(Exercises in interpreting charts)
□ □ □
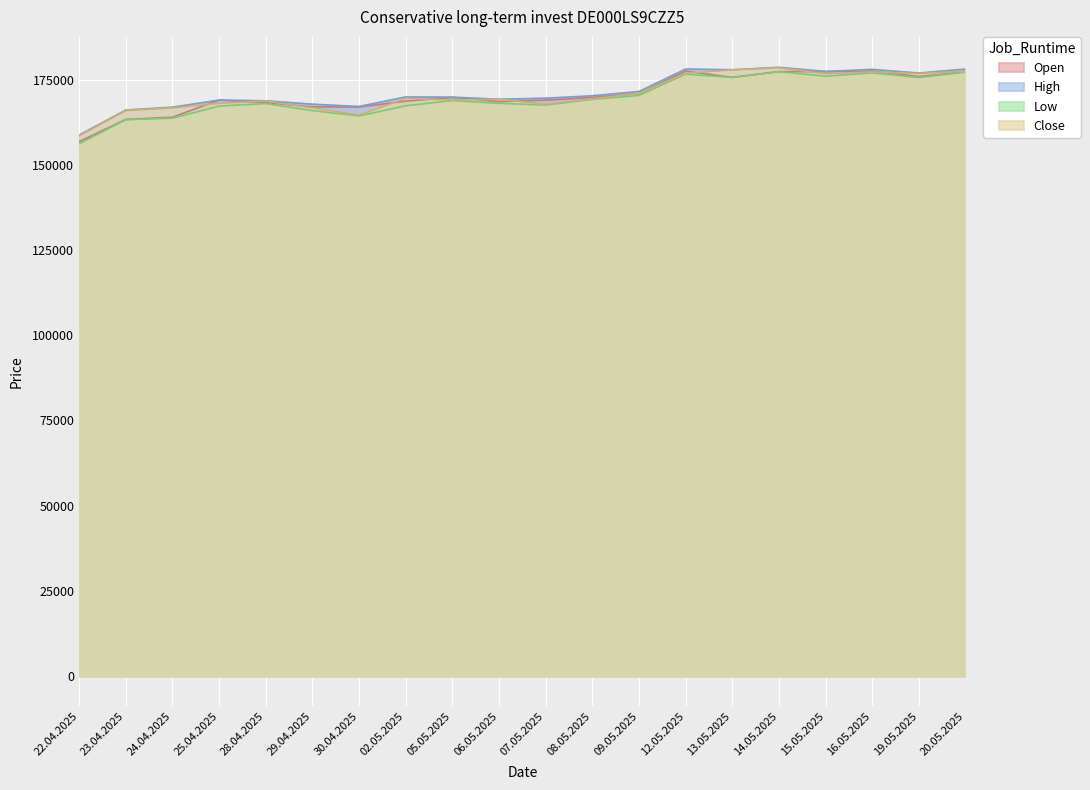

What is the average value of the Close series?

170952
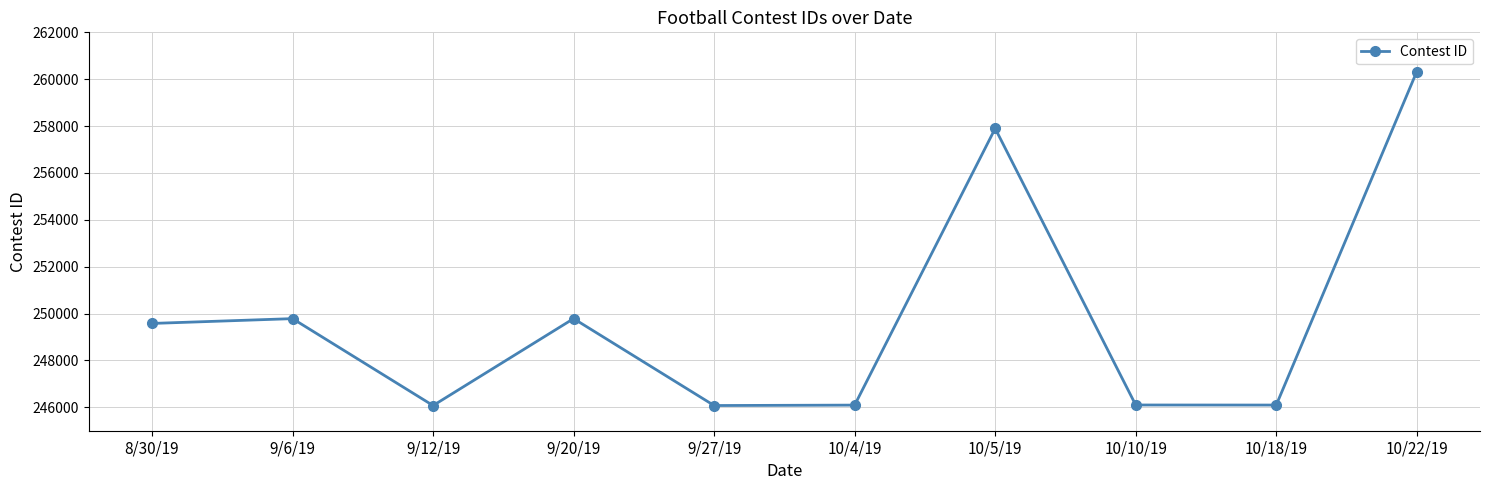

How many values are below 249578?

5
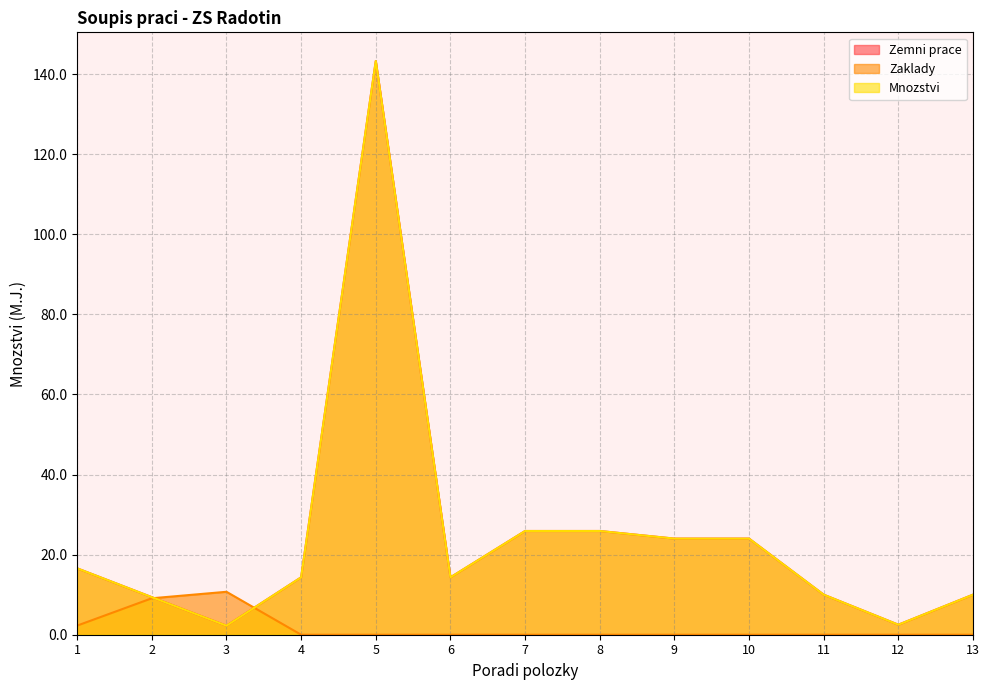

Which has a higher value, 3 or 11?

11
□ □ □
## DESCRIPTION OF THE TASK:
Please give the data above as a Markdown table with the columns Row and Line, one numbered row per line. Omit blank lines, and leave the pictures out of the answer.

## WRITTEN ANSWER:
| Row | Line |
|---|---|
| 1 | What is the average value of the Close series? |
| 2 | 170952 |
| 3 | How many values are below 249578? |
| 4 | 5 |
| 5 | Which has a higher value, 3 or 11? |
| 6 | 11 |